* _РАБОЧЕЕ ЗАДАНИЕ 1_
Ответьте по фрагменту текста о заводе и лагере:
(a) Через какое время свод был восстановлен?
(b) Какое прозвище получил главный инженер?
(c) Куда перевели всех после ликвидации маленького лагеря?
* _РАБОЧЕЕ ЗАДАНИЕ 2_
Продолжите фрагмент текста о заводе и лагере с того места, на котором он заканчивается.

* _ФРАГМЕНТ ТЕКСТА_
------------------------

Через две недели, с новым бандажом, свод был восстановлен и при повторном испытании барабана держался прочно. Вскоре из Москвы прибыл директор завода — Дзюба Даниил Андреевич, представительный энергичный украинец. Он быстро завоевал наше уважение своим демократическим и доброжелательным отношением.

Появился и главный инженер — туляк Петр Васильевич Червяков, работник слабый, но Дзюба его держал так, что он ему не мешал и беспрекословно исполнял его приказания. Петр Васильевич — безвредный, облысевший пенсионного возраста мужчина. Во рту у него одиноко торчал большой желтоватый зуб. За что и получил от нас прозвище — Клык. При разговоре он часто употреблял фразу: «памятуя о том, что…» Копируя его при подъеме, мы часто говорили: «Памятуя о том, что на развод опаздывать нельзя, надо вставать». Или: «Памятуя о том, что наступает ночь, надо ложиться спать» и т. д.

В «вагоне дальнего следования» произошли значительные перемены. Ушел на этап Гиршвельдт, освободился Леонов, внезапно умер «Кастусь Калиновский». А вскоре наш маленький лагерь был ликвидирован. Всех перевели в большой, тоже в Криволучье, откуда поступала к нам основная часть рабочей силы.

------------------------

* _ИЗВЛЕЧЕННЫЕ ДАННЫЕ_
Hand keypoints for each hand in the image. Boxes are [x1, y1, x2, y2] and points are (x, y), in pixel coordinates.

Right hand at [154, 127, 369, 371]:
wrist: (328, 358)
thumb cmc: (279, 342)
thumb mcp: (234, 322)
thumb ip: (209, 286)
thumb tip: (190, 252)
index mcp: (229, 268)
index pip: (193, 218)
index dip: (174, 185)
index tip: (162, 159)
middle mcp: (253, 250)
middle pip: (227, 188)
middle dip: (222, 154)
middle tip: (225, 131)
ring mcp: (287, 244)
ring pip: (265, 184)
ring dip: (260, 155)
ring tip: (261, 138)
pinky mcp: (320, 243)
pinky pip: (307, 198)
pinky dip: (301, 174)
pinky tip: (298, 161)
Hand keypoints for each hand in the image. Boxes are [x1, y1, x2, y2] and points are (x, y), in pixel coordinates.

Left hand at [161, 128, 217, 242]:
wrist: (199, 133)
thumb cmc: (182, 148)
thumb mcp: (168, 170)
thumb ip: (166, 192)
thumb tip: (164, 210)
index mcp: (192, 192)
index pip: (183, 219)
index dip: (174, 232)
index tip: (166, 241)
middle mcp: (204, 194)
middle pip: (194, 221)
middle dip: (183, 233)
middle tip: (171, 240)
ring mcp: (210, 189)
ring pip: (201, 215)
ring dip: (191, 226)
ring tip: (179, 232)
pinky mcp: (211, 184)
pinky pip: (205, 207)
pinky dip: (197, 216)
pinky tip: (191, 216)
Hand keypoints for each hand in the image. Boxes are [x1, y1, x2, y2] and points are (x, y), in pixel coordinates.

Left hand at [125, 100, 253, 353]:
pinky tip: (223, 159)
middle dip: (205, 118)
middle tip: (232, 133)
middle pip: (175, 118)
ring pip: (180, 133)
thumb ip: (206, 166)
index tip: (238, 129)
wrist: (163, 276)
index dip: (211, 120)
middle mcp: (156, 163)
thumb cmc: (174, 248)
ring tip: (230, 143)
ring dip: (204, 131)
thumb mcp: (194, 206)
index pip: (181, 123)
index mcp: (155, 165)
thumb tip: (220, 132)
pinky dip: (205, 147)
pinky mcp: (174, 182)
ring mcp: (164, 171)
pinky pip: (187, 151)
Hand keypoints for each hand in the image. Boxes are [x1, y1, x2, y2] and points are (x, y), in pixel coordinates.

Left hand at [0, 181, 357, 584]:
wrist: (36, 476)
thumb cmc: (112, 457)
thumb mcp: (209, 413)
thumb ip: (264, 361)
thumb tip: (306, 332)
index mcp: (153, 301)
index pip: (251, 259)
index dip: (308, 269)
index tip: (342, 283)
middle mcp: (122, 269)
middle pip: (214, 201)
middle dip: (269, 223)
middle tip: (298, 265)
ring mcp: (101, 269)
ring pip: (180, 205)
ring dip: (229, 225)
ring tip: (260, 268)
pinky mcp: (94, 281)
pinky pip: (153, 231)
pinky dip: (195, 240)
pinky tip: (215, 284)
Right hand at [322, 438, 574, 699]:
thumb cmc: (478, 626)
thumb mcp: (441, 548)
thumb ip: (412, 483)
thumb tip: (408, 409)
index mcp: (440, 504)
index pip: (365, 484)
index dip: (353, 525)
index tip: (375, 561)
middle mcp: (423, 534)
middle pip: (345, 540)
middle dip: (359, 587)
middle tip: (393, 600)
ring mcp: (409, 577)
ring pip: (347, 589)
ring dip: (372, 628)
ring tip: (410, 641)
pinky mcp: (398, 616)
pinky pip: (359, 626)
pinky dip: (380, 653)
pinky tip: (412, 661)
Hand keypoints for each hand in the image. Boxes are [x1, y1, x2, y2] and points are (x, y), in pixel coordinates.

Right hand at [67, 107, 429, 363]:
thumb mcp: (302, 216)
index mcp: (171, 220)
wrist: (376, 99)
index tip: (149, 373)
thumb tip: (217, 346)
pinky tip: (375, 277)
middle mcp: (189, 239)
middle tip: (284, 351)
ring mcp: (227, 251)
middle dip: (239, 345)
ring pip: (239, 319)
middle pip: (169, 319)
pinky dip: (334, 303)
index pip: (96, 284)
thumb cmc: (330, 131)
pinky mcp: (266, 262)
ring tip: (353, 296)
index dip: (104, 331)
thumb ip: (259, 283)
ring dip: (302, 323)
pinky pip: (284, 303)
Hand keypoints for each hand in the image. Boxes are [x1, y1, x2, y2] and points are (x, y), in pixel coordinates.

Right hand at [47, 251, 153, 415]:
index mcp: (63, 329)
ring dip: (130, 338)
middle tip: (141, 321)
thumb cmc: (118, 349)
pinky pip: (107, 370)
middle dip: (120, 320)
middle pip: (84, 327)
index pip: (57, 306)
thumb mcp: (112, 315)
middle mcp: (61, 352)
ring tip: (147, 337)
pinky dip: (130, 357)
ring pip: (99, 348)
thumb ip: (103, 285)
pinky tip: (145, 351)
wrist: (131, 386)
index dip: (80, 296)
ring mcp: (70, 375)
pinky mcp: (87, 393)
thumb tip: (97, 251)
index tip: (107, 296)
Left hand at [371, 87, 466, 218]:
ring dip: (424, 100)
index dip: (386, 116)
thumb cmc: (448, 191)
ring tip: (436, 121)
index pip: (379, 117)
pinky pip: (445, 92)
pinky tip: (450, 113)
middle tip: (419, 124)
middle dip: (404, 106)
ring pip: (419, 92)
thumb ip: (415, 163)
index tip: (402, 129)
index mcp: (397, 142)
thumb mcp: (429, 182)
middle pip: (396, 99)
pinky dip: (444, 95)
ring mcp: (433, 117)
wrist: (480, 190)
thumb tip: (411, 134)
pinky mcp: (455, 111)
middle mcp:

------------------------

* _ОТВЕТ НА ЗАДАНИЕ 1_
(a) Через две недели.
(b) Клык.
(c) В большой лагерь, тоже в Криволучье.

* _ОТВЕТ НА ЗАДАНИЕ 2_
Вновь комендатура, надзирательский состав, бригады усиленного режима и неразлучная подруга — статья 59. Но теперь, в начале 1950 года, кошмары страшных военных лет возникали не часто. Досаждали крысы, как-то ночью во время сна я почувствовал, что кто-то у меня шевелится. В испуге я вскочил, из кальсон вывалились два больших крысенка.

По просьбе Дзюбы меня расконвоировали, я получил право бывать в любом месте в пределах установленных мне границ и возвращаться в лагерь не позднее указанного срока. Завод готовился к выпуску продукции. Клык возложил на меня обязанности начальника ОКСа (отдела капитального строительства). Пригодились знания, накопленные при помощи Леонова. Завод расширялся — возводилась известковая печь, строилась установка для грануляции шлака, жилые дома для рабочих и служащих завода и другие объекты.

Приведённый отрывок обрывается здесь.